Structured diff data
________________

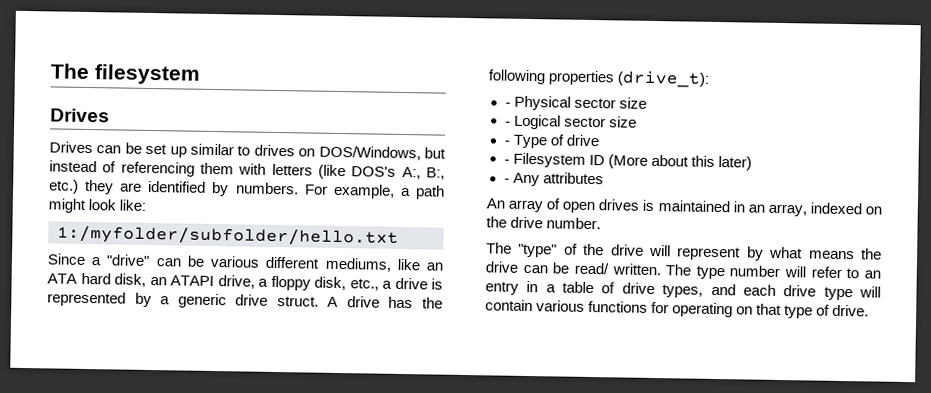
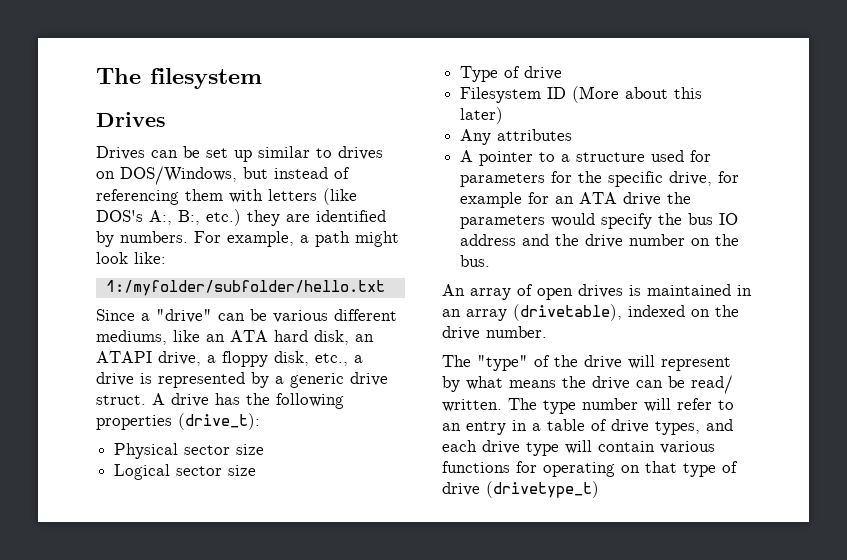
[504,102,511,107] - -> (260, 421) none
[504,121,511,126] - -> (265, 449) none
[503,140,510,145] - -> (257, 470) none
[503,159,510,164] - -> (563, 73) none
[503,178,510,183] - -> (504, 115) none
(604, 178) none -> [460,150,712,166] [460,171,740,187] [460,192,692,208] [460,213,739,229] [460,234,740,248] [460,255,491,267] // A pointer to a structure used for parameters for the specific drive, for example for an ATA drive the parameters would specify the bus IO address and the drive number on the bus.
[767,203,807,217] array, -> [466,304,622,321] array (drivetable),
[832,304,870,317] drive. -> [442,481,599,498] drive (drivetype_t)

________________

Description of the task.
In the records above, find every line with the word "none" and copy it.

Response to this exercise.
[504,102,511,107] - -> (260, 421) none
[504,121,511,126] - -> (265, 449) none
[503,140,510,145] - -> (257, 470) none
[503,159,510,164] - -> (563, 73) none
[503,178,510,183] - -> (504, 115) none
(604, 178) none -> [460,150,712,166] [460,171,740,187] [460,192,692,208] [460,213,739,229] [460,234,740,248] [460,255,491,267] // A pointer to a structure used for parameters for the specific drive, for example for an ATA drive the parameters would specify the bus IO address and the drive number on the bus.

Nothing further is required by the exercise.